Kinematics#
- dispersionrelations.kinematics.Kallen(x, y, z)[source]#
The Källén triangle function.
- Parameters:
x (array_like) – A complex number or sequence of complex numbers.
y (array_like) – A complex number or sequence of complex numbers.
z (array_like) – A complex number or sequence of complex numbers.
- Returns:
λ – The broadcasted shape from x, y, z.
- Return type:
array_like
Notes
The function is defined as [10]
\[\lambda(x, y, z) = x^2 + y^2 + z^2 - 2 (xy + yz + zx) .\]An alternate form can be derived for squared inputs
\[\lambda(q^2, M_1^2, M_2^2) = (q^2 - (M_1 + M_2)^2)(q^2 - (M_1 - M_2)^2) .\]

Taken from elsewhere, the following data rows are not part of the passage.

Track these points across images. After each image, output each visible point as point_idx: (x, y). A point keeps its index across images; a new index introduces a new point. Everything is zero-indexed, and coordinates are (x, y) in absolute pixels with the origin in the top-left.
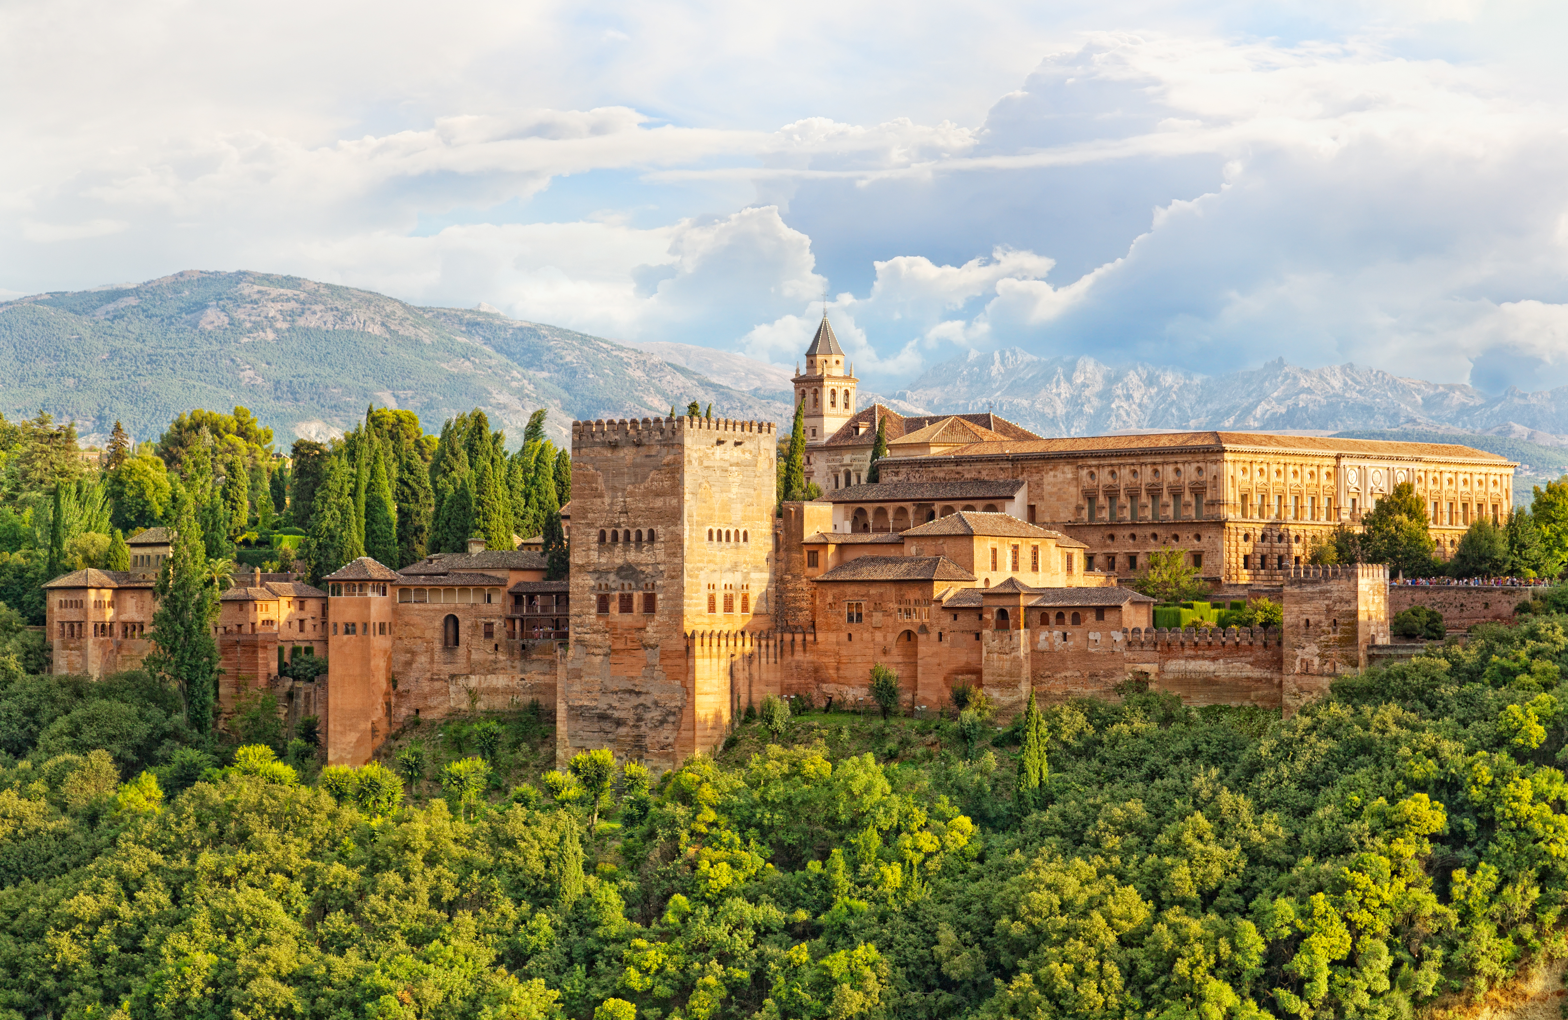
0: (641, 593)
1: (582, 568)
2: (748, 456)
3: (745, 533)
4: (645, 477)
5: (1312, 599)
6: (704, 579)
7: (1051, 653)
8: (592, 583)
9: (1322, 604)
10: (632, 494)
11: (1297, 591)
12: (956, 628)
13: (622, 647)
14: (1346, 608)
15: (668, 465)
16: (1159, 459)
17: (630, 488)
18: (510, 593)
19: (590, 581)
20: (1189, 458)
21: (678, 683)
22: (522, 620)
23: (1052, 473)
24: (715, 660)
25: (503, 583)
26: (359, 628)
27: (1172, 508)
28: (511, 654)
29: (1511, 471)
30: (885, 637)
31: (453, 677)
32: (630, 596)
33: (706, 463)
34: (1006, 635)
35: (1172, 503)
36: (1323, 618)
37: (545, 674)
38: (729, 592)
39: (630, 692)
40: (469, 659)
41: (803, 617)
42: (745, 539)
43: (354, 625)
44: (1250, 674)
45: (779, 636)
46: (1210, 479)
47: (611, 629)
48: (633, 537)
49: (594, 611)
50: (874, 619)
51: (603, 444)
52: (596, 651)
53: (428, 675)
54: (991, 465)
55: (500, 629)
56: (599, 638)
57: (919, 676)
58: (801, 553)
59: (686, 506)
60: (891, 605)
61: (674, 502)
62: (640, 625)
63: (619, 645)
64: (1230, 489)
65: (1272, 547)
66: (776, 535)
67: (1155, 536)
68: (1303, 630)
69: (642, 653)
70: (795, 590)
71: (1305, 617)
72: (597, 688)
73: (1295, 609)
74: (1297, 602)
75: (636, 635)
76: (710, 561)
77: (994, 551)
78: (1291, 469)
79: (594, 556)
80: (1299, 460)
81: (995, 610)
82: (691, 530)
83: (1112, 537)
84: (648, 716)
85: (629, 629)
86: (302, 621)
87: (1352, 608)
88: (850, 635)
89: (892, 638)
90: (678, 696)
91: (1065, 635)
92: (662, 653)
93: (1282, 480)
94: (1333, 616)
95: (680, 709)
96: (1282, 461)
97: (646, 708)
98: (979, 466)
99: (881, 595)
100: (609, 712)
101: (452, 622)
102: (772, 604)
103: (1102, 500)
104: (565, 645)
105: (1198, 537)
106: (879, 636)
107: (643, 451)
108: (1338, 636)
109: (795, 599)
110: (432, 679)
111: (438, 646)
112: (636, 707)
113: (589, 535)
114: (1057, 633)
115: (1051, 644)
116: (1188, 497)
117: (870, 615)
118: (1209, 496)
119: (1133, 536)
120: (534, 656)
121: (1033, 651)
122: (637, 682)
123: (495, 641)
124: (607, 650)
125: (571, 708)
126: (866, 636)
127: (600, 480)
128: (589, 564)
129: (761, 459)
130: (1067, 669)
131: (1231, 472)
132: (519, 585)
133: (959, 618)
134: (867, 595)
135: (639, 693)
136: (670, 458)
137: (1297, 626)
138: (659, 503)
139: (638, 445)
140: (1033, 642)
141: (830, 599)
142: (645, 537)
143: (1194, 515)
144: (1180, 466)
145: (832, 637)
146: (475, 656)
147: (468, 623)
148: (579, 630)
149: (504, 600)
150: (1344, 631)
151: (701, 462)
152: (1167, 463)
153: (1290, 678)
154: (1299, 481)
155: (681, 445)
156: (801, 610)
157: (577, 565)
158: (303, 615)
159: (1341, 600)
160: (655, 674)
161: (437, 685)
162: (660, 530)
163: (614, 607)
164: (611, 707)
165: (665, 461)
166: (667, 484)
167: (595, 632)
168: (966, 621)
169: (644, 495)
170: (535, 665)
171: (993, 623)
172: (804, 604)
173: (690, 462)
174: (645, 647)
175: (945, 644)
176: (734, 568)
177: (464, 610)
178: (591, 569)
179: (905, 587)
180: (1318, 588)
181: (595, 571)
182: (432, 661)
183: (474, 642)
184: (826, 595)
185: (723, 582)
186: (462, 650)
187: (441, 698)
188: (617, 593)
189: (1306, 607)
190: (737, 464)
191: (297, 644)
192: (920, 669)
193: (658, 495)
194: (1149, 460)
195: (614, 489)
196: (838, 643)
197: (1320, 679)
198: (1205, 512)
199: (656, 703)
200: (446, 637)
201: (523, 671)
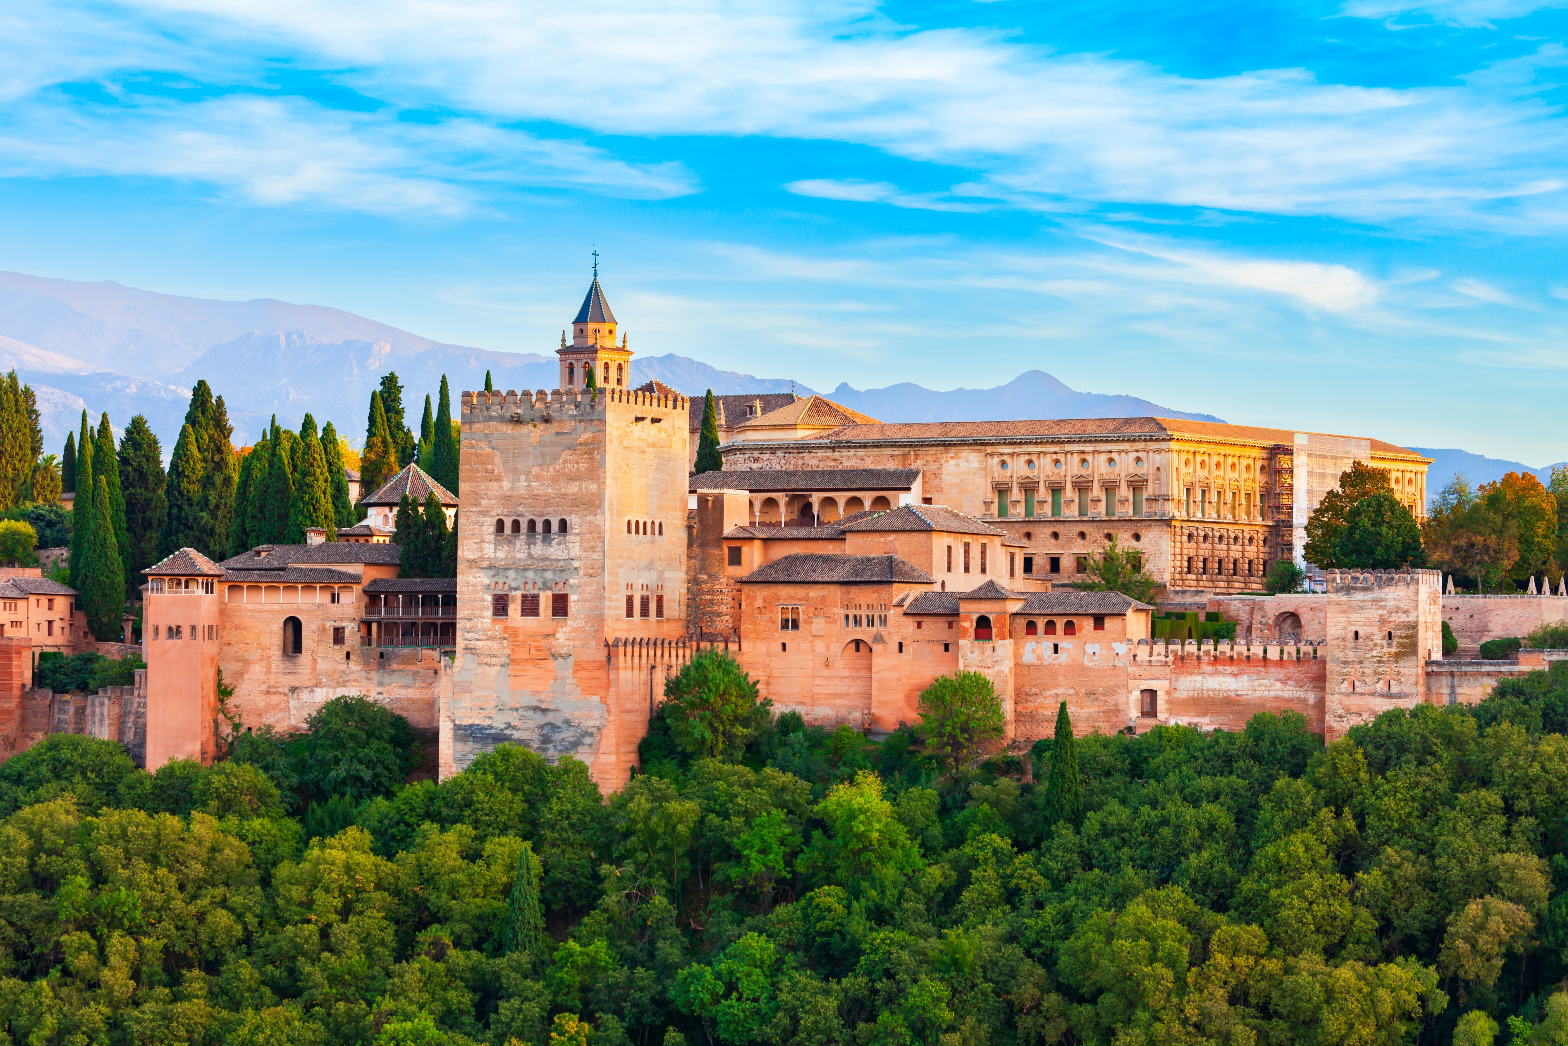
0: (549, 593)
1: (472, 563)
2: (663, 435)
3: (660, 525)
4: (555, 458)
5: (1362, 608)
6: (623, 577)
7: (1037, 667)
8: (487, 581)
9: (1374, 614)
10: (538, 477)
11: (1344, 598)
12: (920, 637)
13: (525, 656)
14: (1403, 618)
15: (585, 444)
16: (1088, 447)
17: (535, 470)
18: (365, 592)
19: (484, 579)
20: (1126, 446)
21: (596, 698)
22: (379, 624)
23: (953, 462)
24: (636, 672)
25: (356, 579)
26: (186, 631)
27: (1103, 503)
28: (366, 663)
29: (1425, 468)
30: (828, 648)
31: (294, 689)
32: (536, 598)
33: (625, 444)
34: (988, 645)
35: (1104, 498)
36: (1375, 630)
37: (407, 687)
38: (645, 593)
39: (535, 709)
40: (314, 668)
41: (723, 624)
42: (660, 533)
43: (178, 627)
44: (1280, 694)
45: (694, 644)
46: (1152, 470)
47: (512, 634)
48: (539, 528)
49: (489, 613)
50: (814, 626)
51: (502, 419)
52: (494, 661)
53: (264, 687)
54: (876, 451)
55: (352, 634)
56: (495, 645)
57: (874, 692)
58: (722, 549)
59: (608, 492)
60: (835, 610)
61: (593, 487)
62: (549, 630)
63: (522, 654)
64: (1175, 483)
65: (1213, 550)
66: (690, 528)
67: (1082, 535)
68: (1351, 643)
69: (551, 664)
70: (711, 592)
71: (1354, 629)
72: (492, 704)
73: (1342, 619)
74: (1344, 612)
75: (543, 643)
76: (629, 557)
77: (949, 548)
78: (1230, 461)
79: (489, 550)
80: (1238, 451)
81: (975, 617)
82: (612, 520)
83: (1028, 535)
84: (557, 737)
85: (534, 636)
86: (50, 623)
87: (1412, 618)
88: (784, 645)
89: (836, 648)
90: (596, 714)
91: (1056, 647)
92: (576, 664)
93: (1221, 473)
94: (1387, 628)
95: (599, 729)
96: (1223, 452)
97: (553, 727)
98: (861, 452)
99: (823, 599)
100: (508, 732)
101: (294, 626)
102: (684, 608)
103: (1016, 494)
104: (451, 654)
105: (1137, 537)
106: (820, 646)
107: (553, 428)
108: (1394, 650)
109: (711, 602)
110: (268, 692)
111: (276, 652)
112: (542, 727)
113: (482, 524)
114: (1047, 644)
115: (1039, 657)
116: (1124, 491)
117: (809, 622)
118: (1150, 491)
119: (1056, 535)
120: (394, 666)
121: (1017, 665)
122: (543, 697)
123: (346, 648)
124: (505, 660)
125: (457, 728)
126: (805, 646)
127: (498, 460)
128: (482, 559)
129: (675, 439)
130: (1058, 686)
131: (1176, 465)
132: (374, 582)
133: (924, 626)
134: (806, 598)
135: (545, 711)
136: (587, 436)
137: (1344, 640)
138: (573, 488)
139: (547, 420)
140: (1017, 655)
141: (759, 603)
142: (555, 527)
143: (1131, 512)
144: (1114, 456)
145: (762, 647)
146: (321, 666)
147: (314, 627)
148: (469, 636)
149: (358, 599)
150: (1401, 645)
151: (621, 443)
152: (1100, 452)
153: (1336, 697)
154: (1236, 475)
155: (603, 421)
156: (719, 615)
157: (468, 561)
158: (51, 616)
159: (1398, 610)
160: (567, 688)
161: (274, 699)
162: (573, 520)
163: (515, 609)
164: (509, 726)
165: (581, 440)
166: (583, 466)
167: (489, 639)
168: (934, 629)
169: (555, 479)
170: (396, 677)
171: (972, 631)
172: (723, 608)
173: (611, 440)
174: (554, 656)
175: (905, 655)
176: (650, 567)
177: (308, 612)
178: (485, 564)
179: (854, 590)
180: (1369, 595)
181: (490, 567)
182: (269, 671)
183: (321, 649)
184: (754, 598)
185: (641, 582)
186: (305, 657)
187: (280, 715)
188: (518, 594)
189: (1354, 616)
190: (654, 445)
191: (46, 650)
192: (875, 685)
193: (571, 479)
194: (1076, 447)
195: (515, 471)
196: (769, 654)
197: (1371, 699)
198: (1145, 508)
199: (568, 722)
200: (285, 644)
201: (381, 684)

- dispersionrelations.kinematics.momentum_cms(s, M1, M2)[source]#
The center-of-mass momentum of a two-body system.
- Parameters:
s (array_like) – Four-momentum squared of the two-body system.
M1 (float, complex) – Mass of the first particle.
M2 (float, complex) – Mass of the second particle.
- Returns:
q – The same shape as input s.
- Return type:
array_like
Notes
The CMS momentum is defined as
\[q(s, M_1, M_2) = \frac{1}{2}\sqrt{\frac{\lambda(s, M_1^2, M_2^2)}{s}},\]where \(\lambda(s, M_1^2, M_2^2)\) is the Källén triangle function.
Examples
>>> import numpy as np >>> import matplotlib.pyplot as plt >>> from dispersionrelations.kinematics import momentum_cms >>> M1 = 0.3 >>> M2 = 0.5 >>> E_plot = np.linspace(M1+M2, 2, 500) >>> s_plot = E_plot**2 >>> plt.plot(E_plot, momentum_cms(s_plot, M1, M2))
- dispersionrelations.kinematics.phase_space_twobody(s, M1, M2)[source]#
Phase space function for a two-particle system.
- Parameters:
s (array_like) – Four-momentum squared of the two-body system.
M1 (float, complex) – Mass of the first particle.
M2 (float, complex) – Mass of the second particle.
- Returns:
ρ – The same shape as input s.
- Return type:
array_like
Notes
The phase space function is defined as
\[\rho(s, M_1, M_2) = \frac{1}{16\pi}\frac{2q}{\sqrt{s}} = \frac{1}{16\pi}\frac{\sqrt{\lambda(s, M_1, M_2)}}{s},\]where \(q\) is the CMS momentum of the particles.
Examples
>>> import numpy as np >>> import matplotlib.pyplot as plt >>> from dispersionrelations.kinematics import phase_space_twobody >>> M1 = 0.3 >>> M2 = 0.5 >>> E_plot = np.linspace(M1+M2, 2, 500) >>> s_plot = E_plot**2 >>> plt.plot(E_plot, phase_space_twobody(s_plot, M1, M2))